Entrée de la « Cueva del palmirito »

Quatrième arrêt

Le dernier arrêt fut à un restaurant/atelier/aire de production. Des produits y sont en vente. Quelques exemples de prix: une bouteille de café cubain pour 10 CUC (environ 12,44 $ CAN); une bouteille de rhum d’agave pour 10 CUC. On m’y a aussi expliqué le processus de la culture du café. Je le connaissais déjà, mais c’était sympathique de renouer avec le sujet, après tant d’années. J’ai vidé une limonade à 1,50 CUC (environ 1,87 $ CAN), tout en profitant de la vue remarquable. Chapeau aux personnes qui ont choisi cet emplacement, excellente décision.

Vue depuis le restaurant.

Je suis revenu vers 13 h, tel que prévu. J’ai remercié mon guide, avant de marcher jusqu’à ma chambre, les jambes encore engourdies de leur écartement prolongé. J’ai alors tout payé à la gérante de ma casa.

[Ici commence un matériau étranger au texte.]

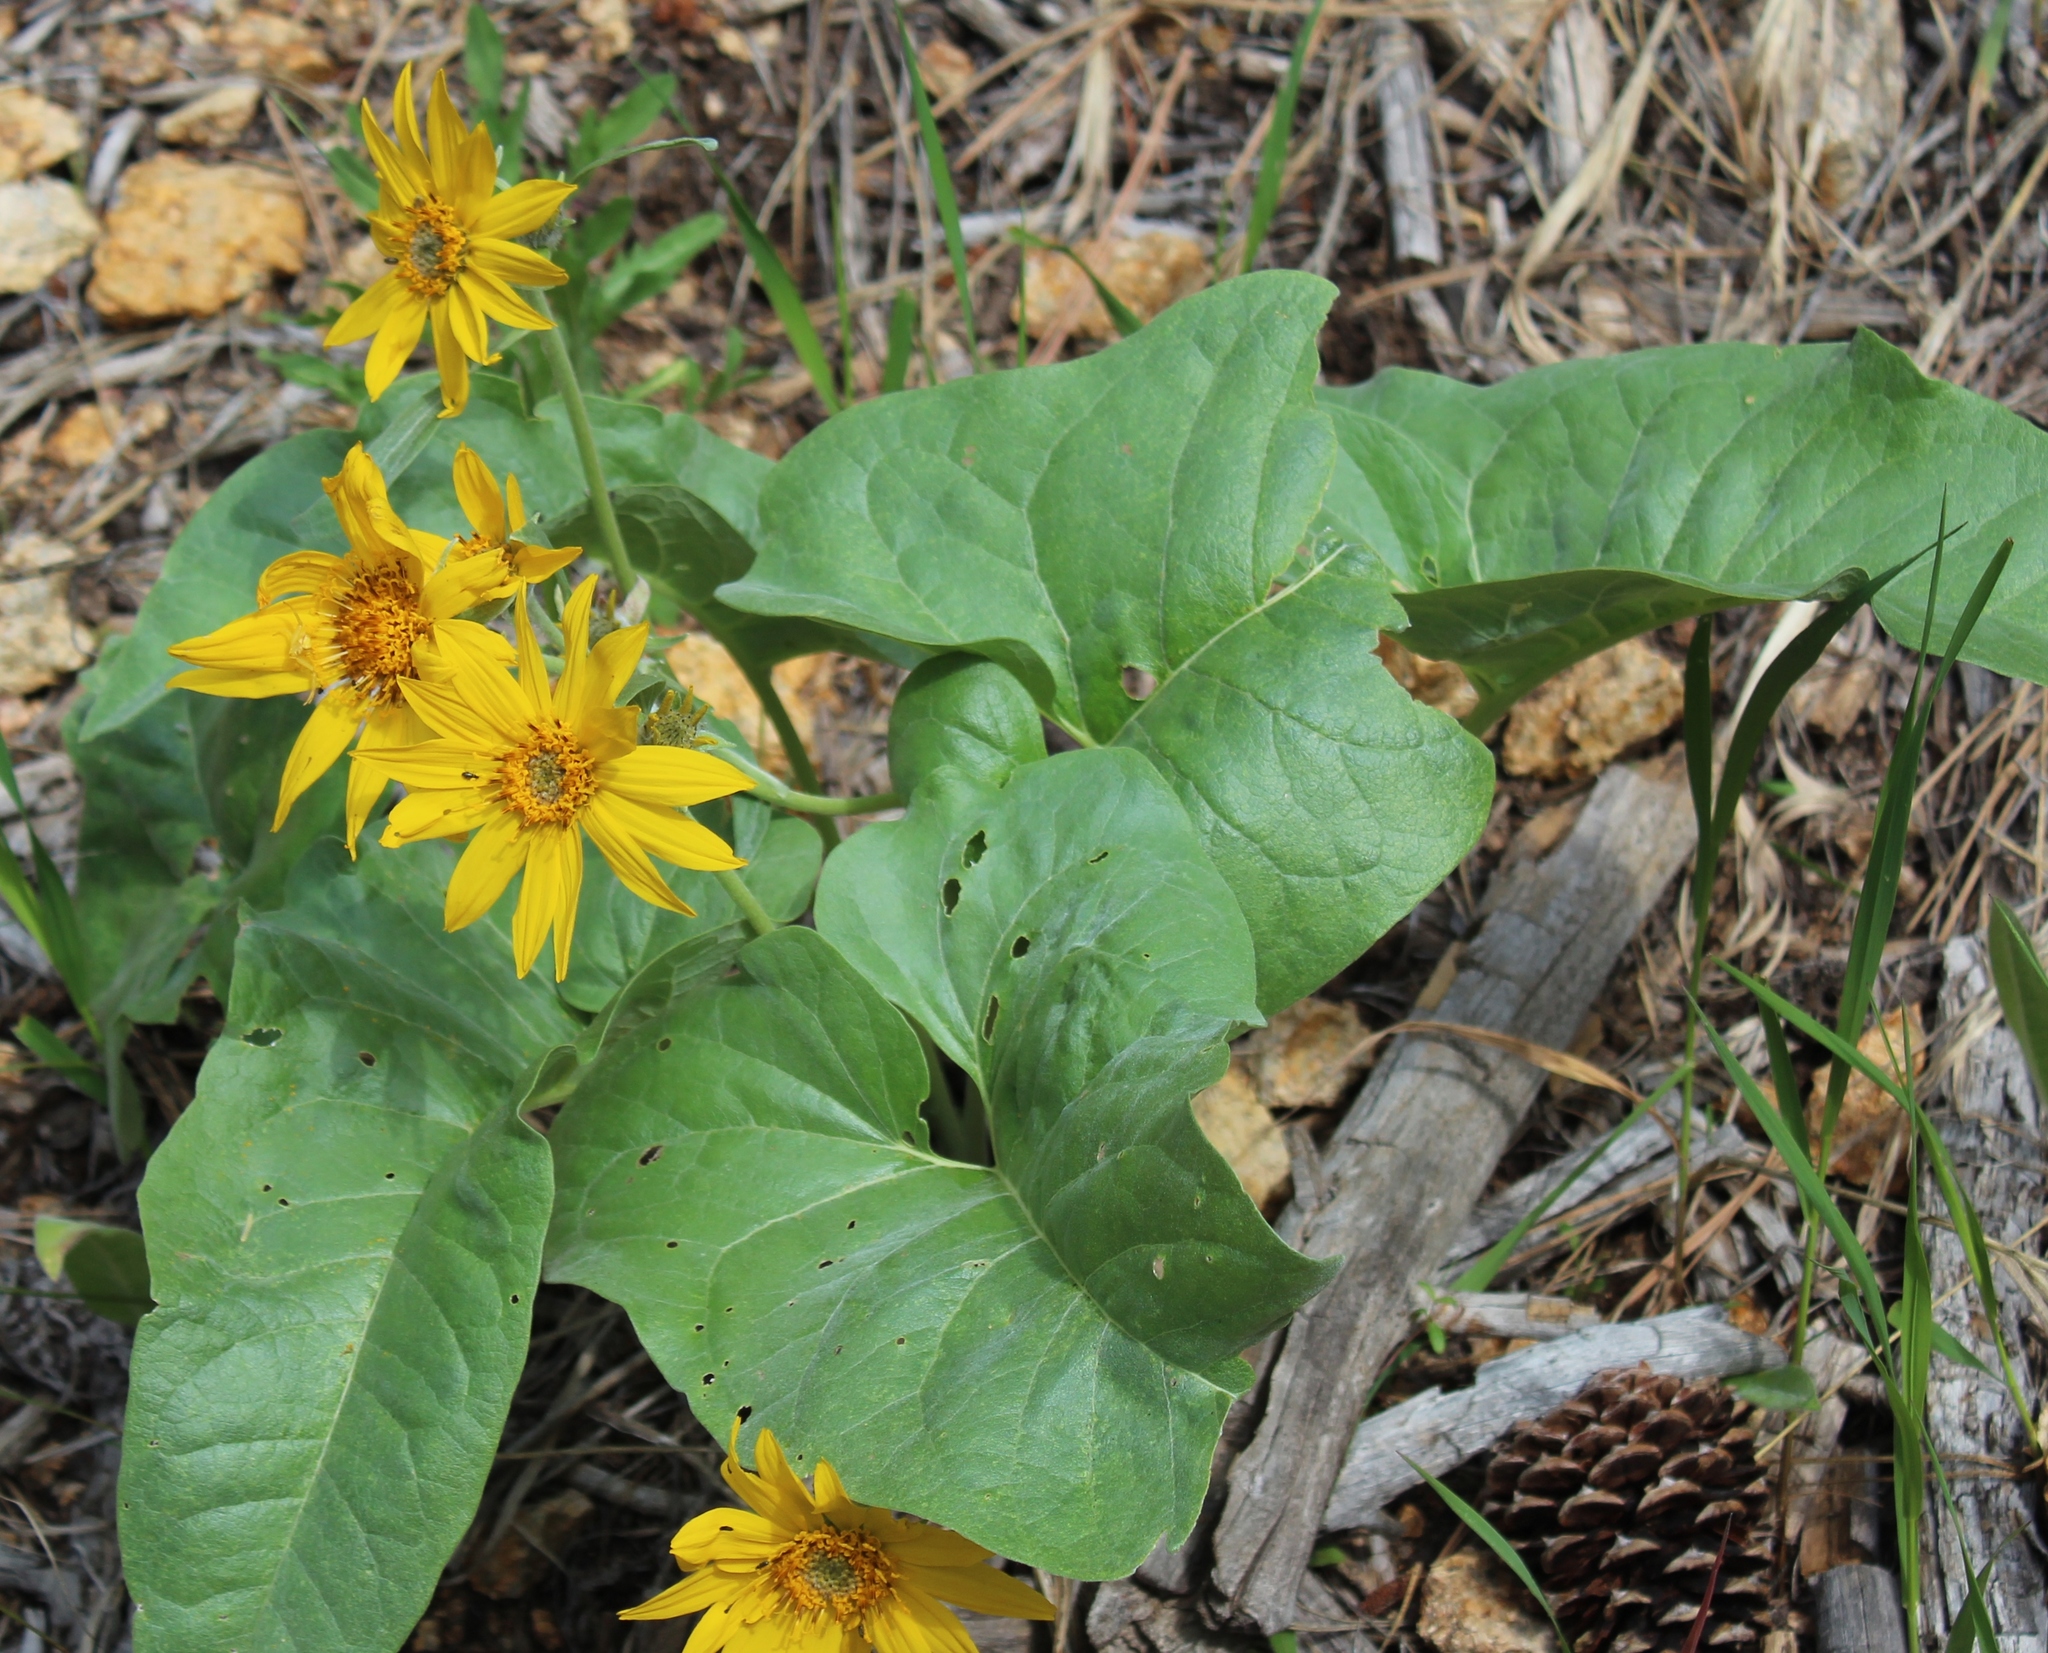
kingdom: Plantae
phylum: Tracheophyta
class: Magnoliopsida
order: Asterales
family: Asteraceae
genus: Wyethia
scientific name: Wyethia sagittata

J’ai ensuite pris une douche bien méritée et je me suis assoupi sur mon lit moelleux, pendant que l’averse rasait la ville avec ses lames liquides.

En conclusion

Je ne crois pas que je referai de l’équitation. D’abord, parce que je ne me sentais pas toujours confortable sur ma monture. Faut croire que j’aime avoir les pieds au sol. Puis, l’aspect « se divertir avec des animaux » m’a rendu mal à l’aise. Malgré mon ouverture à comprendre l’importance des animaux dans la vie des gens à travers le monde, je constate que j’ai cheminé depuis quelques années, sur ces questions. Je suis de plus en plus conscient des conséquences de mes gestes, alors, autant que possible, j’essaie de prendre des décisions plus éclairées. Enfin. Je suis tout de même heureux d’avoir vu la vallée de Viñales. Je recommande cette visite, mais une réflexion préalable devrait s’imposer sur la meilleure manière de l’effectuer.